#### TASK TO CARRY OUT
Give again, exactly as written, each line of the material below starting at the line that contains "left elbow: (279, 346)" and ending at the line that contains "nose: (729, 247)". Both ends count, and no other line does.

** SUPPLIED DATA follows **

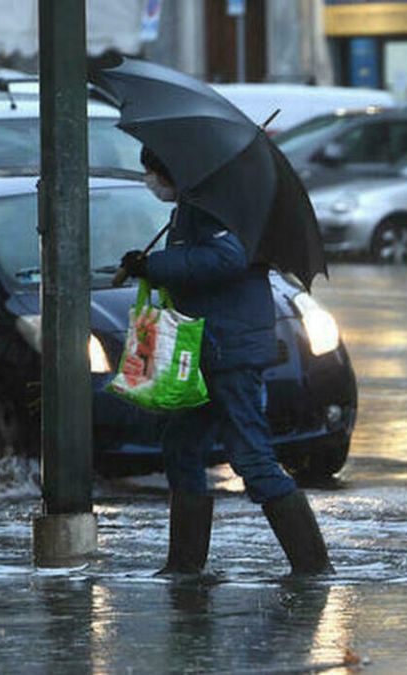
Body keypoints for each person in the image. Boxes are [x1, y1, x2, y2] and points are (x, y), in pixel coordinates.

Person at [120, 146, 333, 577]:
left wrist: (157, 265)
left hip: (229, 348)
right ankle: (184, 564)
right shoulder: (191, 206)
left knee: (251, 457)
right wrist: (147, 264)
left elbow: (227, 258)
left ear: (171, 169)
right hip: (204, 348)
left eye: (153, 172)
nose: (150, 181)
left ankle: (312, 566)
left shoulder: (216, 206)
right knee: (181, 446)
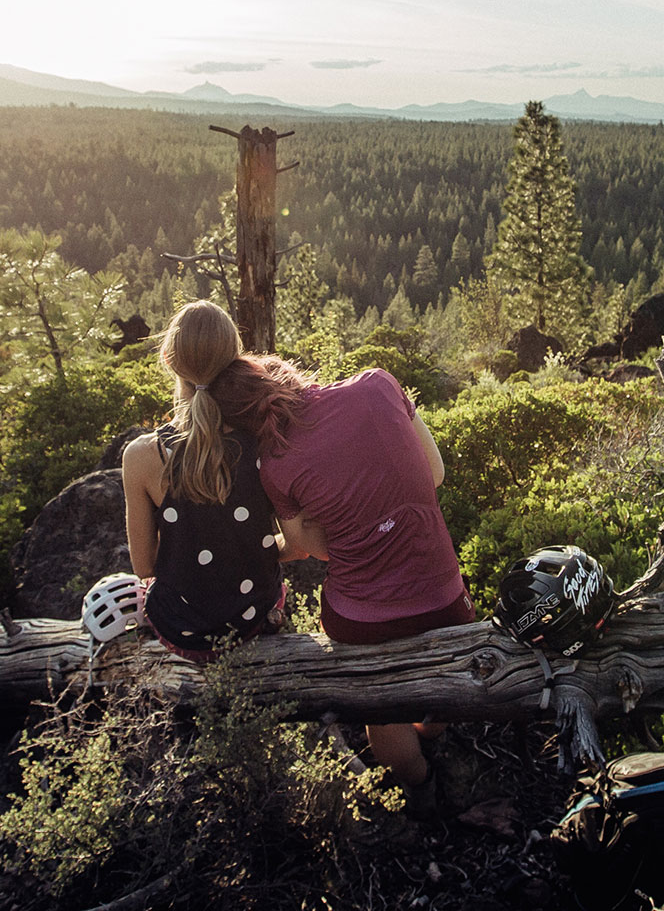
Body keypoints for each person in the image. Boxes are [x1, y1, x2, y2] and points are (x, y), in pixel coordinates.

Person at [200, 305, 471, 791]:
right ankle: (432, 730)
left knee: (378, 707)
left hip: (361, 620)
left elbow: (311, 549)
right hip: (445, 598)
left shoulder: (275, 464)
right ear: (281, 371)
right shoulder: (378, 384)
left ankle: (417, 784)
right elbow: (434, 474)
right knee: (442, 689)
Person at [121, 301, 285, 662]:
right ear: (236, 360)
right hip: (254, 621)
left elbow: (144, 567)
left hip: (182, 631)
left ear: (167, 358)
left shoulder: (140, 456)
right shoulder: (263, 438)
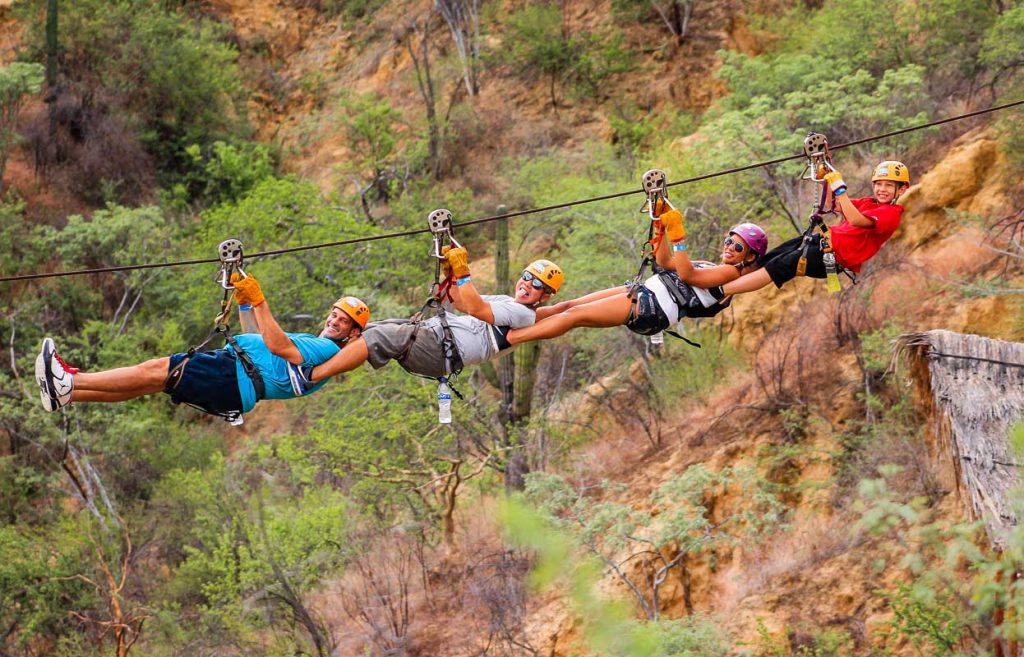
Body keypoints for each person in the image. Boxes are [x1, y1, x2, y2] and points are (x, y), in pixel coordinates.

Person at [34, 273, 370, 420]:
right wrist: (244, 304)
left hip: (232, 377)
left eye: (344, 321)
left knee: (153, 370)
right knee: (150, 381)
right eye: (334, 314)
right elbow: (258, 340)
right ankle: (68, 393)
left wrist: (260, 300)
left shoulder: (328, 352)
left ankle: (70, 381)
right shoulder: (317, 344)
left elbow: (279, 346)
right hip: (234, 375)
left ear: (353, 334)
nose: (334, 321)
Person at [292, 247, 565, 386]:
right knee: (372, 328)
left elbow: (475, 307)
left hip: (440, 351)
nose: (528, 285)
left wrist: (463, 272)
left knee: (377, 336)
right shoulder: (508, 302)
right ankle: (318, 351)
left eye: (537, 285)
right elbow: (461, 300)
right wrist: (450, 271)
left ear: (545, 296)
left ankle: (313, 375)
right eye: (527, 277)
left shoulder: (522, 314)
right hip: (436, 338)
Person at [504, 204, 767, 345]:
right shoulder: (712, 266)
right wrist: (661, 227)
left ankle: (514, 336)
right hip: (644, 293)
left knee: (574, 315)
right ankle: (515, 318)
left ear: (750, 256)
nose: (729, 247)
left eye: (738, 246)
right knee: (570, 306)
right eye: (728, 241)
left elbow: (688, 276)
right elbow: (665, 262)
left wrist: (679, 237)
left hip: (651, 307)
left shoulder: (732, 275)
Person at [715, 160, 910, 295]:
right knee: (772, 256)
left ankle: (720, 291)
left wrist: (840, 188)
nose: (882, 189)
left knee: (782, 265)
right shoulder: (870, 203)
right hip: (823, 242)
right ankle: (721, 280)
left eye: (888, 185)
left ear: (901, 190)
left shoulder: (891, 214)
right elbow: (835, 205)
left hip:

** End of SUPPLIED DATA **
** SUPPLIED DATA follows **

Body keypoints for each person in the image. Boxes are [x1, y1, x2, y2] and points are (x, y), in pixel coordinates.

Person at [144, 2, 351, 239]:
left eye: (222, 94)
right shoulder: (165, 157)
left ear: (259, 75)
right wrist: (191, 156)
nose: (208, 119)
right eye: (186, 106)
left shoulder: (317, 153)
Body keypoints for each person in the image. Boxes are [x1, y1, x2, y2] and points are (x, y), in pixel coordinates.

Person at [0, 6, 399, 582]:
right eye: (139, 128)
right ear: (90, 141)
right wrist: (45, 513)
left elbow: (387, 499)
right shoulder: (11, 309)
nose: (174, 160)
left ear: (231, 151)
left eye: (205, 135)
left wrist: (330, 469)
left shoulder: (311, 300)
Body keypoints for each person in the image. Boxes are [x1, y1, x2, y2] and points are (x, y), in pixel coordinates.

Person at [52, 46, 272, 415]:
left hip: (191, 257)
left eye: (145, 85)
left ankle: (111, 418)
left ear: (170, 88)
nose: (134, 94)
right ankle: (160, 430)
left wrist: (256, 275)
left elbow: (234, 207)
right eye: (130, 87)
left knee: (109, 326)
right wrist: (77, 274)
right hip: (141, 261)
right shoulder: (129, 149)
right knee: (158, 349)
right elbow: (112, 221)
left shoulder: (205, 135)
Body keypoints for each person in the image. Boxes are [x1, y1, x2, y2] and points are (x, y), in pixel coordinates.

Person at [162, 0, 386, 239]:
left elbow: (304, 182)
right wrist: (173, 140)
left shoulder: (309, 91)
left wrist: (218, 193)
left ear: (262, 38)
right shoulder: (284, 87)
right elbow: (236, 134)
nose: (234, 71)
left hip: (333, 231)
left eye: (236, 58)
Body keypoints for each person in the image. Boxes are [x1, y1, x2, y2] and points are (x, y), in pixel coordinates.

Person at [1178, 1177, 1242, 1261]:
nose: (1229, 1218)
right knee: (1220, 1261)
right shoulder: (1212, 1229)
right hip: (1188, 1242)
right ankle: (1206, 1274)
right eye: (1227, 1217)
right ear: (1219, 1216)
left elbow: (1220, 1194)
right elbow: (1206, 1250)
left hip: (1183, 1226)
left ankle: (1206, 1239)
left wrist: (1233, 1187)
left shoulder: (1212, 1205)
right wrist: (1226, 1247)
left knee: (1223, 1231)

** End of SUPPLIED DATA **

#### OUTPUT OF THE TASK
left elbow: (279, 346)
right hip: (234, 375)
left ear: (353, 334)
nose: (334, 321)
Person at [292, 247, 565, 386]:
right knee: (372, 328)
left elbow: (475, 307)
left hip: (440, 351)
nose: (528, 285)
left wrist: (463, 272)
left knee: (377, 336)
right shoulder: (508, 302)
right ankle: (318, 351)
left eye: (537, 285)
right elbow: (461, 300)
right wrist: (450, 271)
left ear: (545, 296)
left ankle: (313, 375)
right eye: (527, 277)
left shoulder: (522, 314)
right hip: (436, 338)
Person at [504, 204, 767, 345]:
right shoulder: (712, 266)
right wrist: (661, 227)
left ankle: (514, 336)
right hip: (644, 293)
left knee: (574, 315)
right ankle: (515, 318)
left ear: (750, 256)
nose: (729, 247)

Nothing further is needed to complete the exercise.